Regulation 11 restates Article 80 of the Org Reg in relation to circumstances constituting “significant damage to investors’ interests and the orderly functioning of the market” as a new paragraph 7F Part 1 of the Schedule to the RRR. Equivalent changes to Article 80 have been made here as in the restatement of that provision at Part 18A of FSMA 2000 (see paras 4.3 – 4.6 above). New paragraph 7F(3) of Part 1 of Schedule 1 to the RRR inserts further defining terms: “clearing member”, “financial counterparty” and “issuer”.

Changes to FSMA 2000 (Financial Promotion) Order 2005 (FPO)

Regulation 12 amends references in the FPO to ensure that cross references are accurate.

Changes to Markets in Financial Instruments Regulation 2017

Similar to the changes in the RRR, to ensure that relevant definitions are included in other relevant domestic legislation (where such legislation employs those definitions), regulation 13 amends MiFIR.

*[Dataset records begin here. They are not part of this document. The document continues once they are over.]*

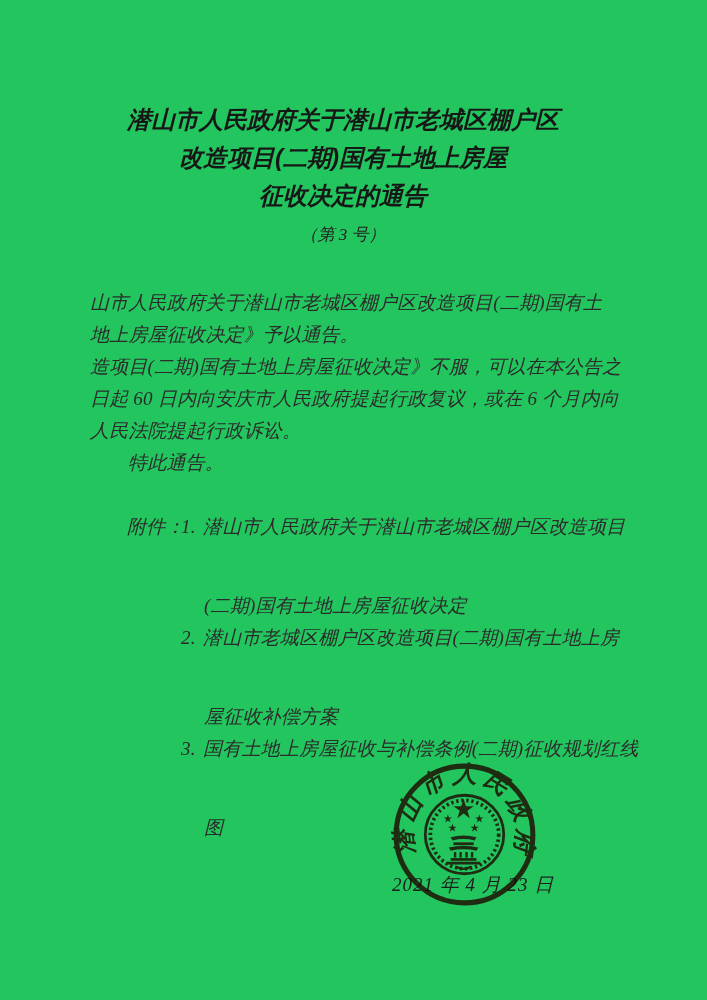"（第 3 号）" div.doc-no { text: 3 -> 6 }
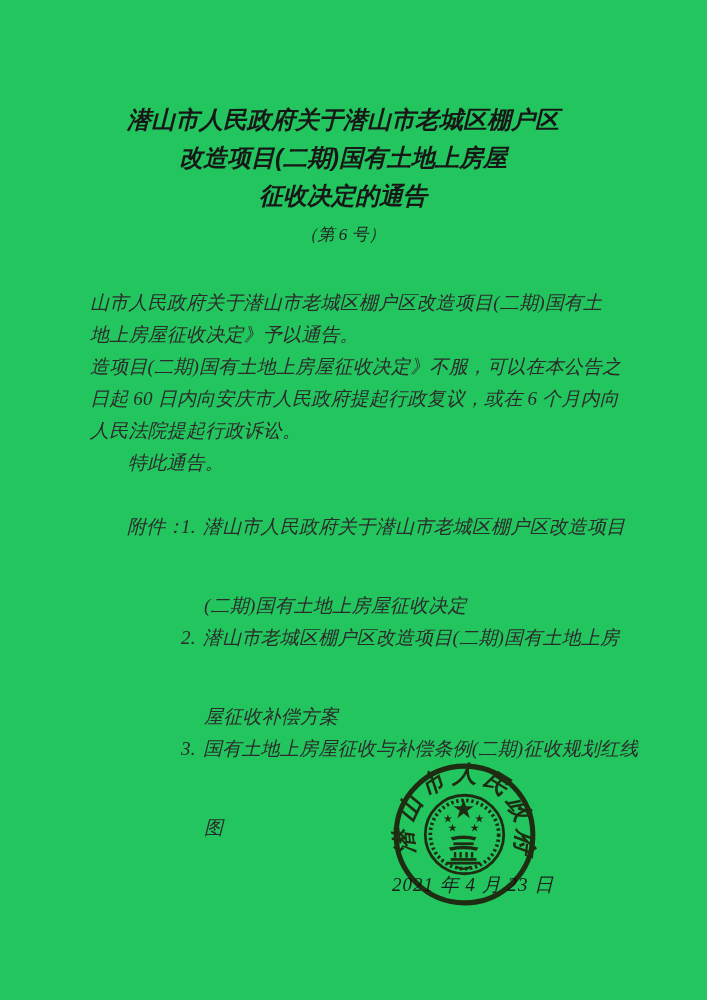"国有土地上房屋征收与补偿条例(二期)征收规划红线" span { text: 国有土地上房屋征收与补偿条例 -> 潜山市老城区棚户区改造项目 }
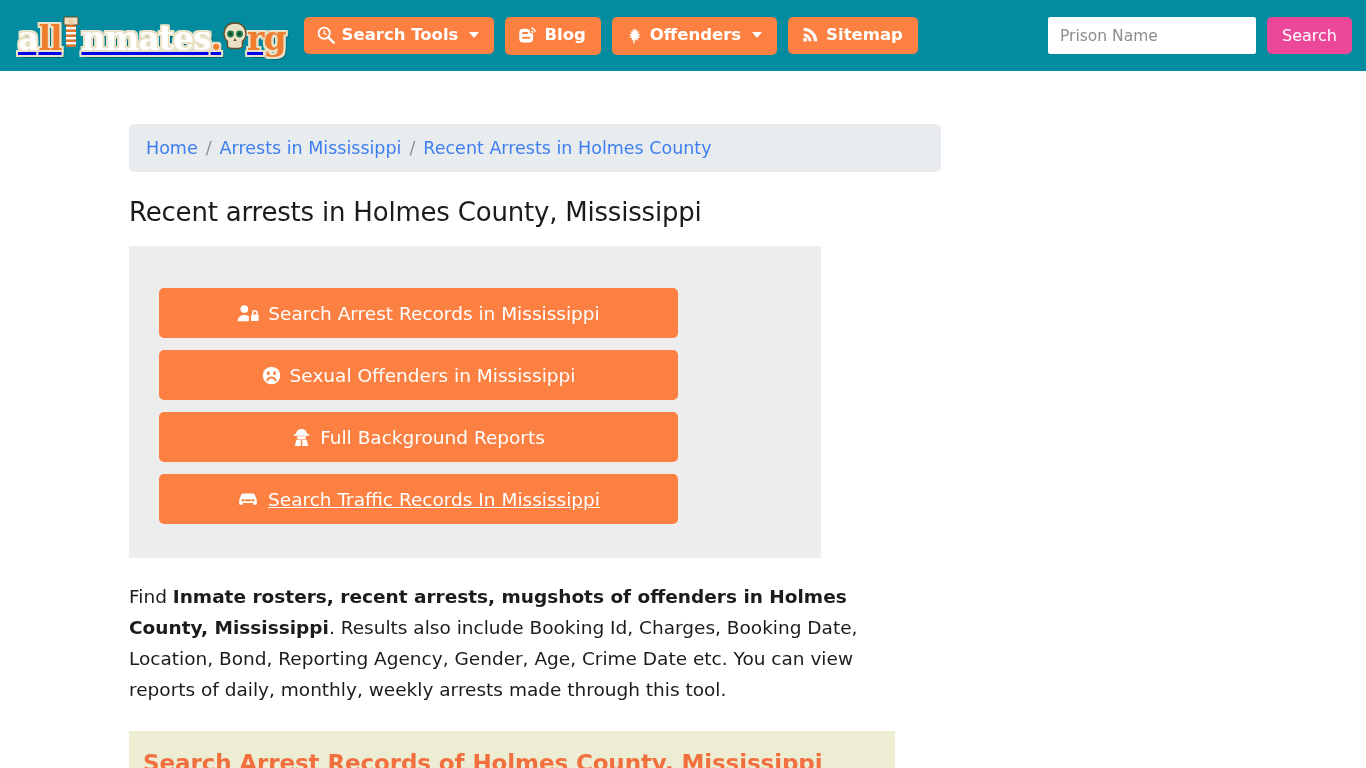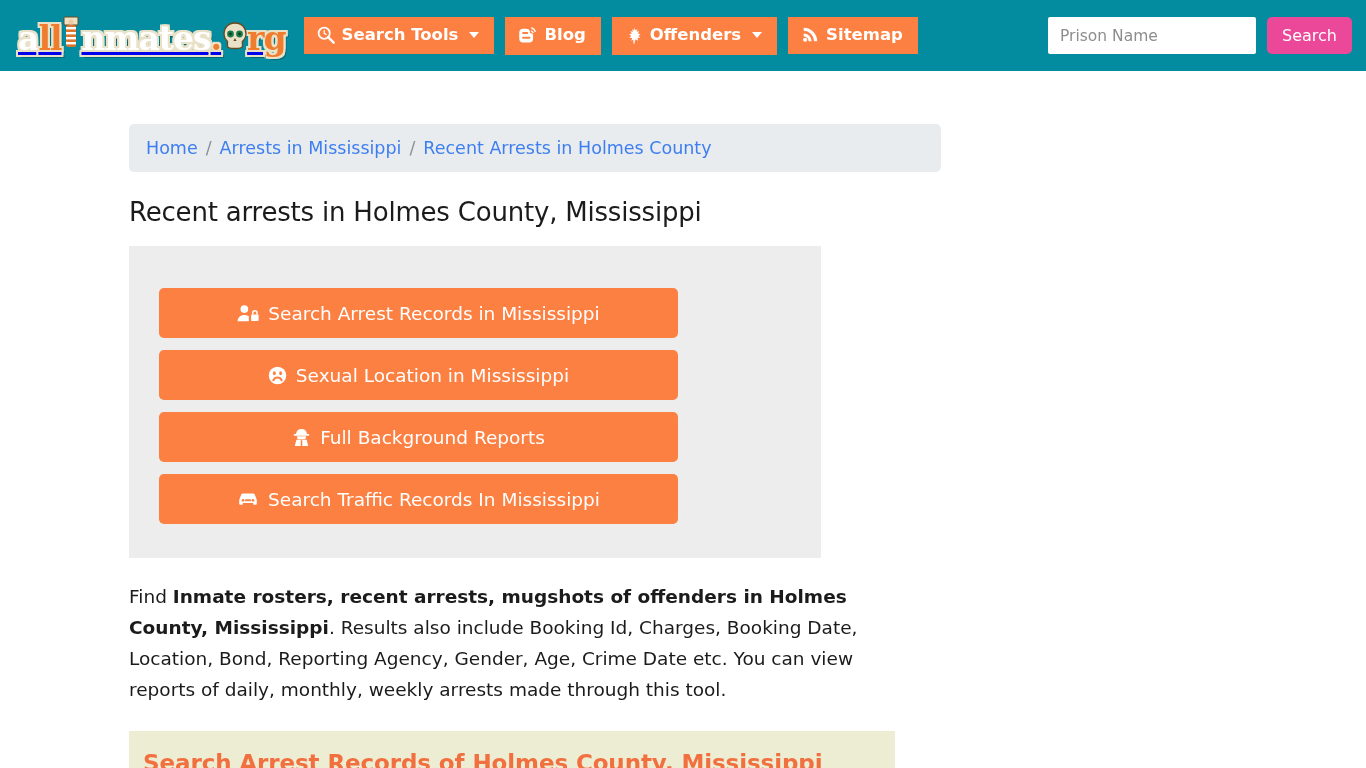"Search Tools" .nav-btn { border-radius: 0 -> 5px }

Specifically, regulation 13 restates the definitions of “algorithmic trading” and “direct electronic access” from Article 18 and 20 of the Org Reg (respectively). Equivalent amendments have been made to the structure of such definitions for the purposes of readability (see paragraphs 4.9.1 to 4.9.3 above).

Consequential Amendments

The SI also contains a non-exhaustive list of consequential changes.

5. Stakeholders and contact

Comment on this draft SI

As set out in chapter 3 above, the Treasury is seeking technical comments on this draft SI. Comments should be focused on any changes that need to be made to this draft instrument to achieve the policy intent set out in section four of this note.

Any comments should be provided to Capital.Markets@hmtreasury.gov.uk by 14 April 2025.

6. Next steps

The FCA has consulted on new rules to replace the firm-facing provisions of the Org Reg[footnote 7].  The FCA’s consultation on new rules to replace the firm-facing provisions of the Org Reg closed in February, but they are still accepting feedback on how to simplify or improve rules until 28 March. The PRA will publish their consultation paper in H1 2025.

Subject to feedback on the draft SI and Parliamentary time allowing, the Treasury then plans to lay this instrument before Parliament in Summer 2025.

The Treasury intends to commence this SI as well as the revocation of the Org Reg and other related legislation following publication of final FCA and PRA replacement rules in H2 2025, in line with the regulators’ replacement rules.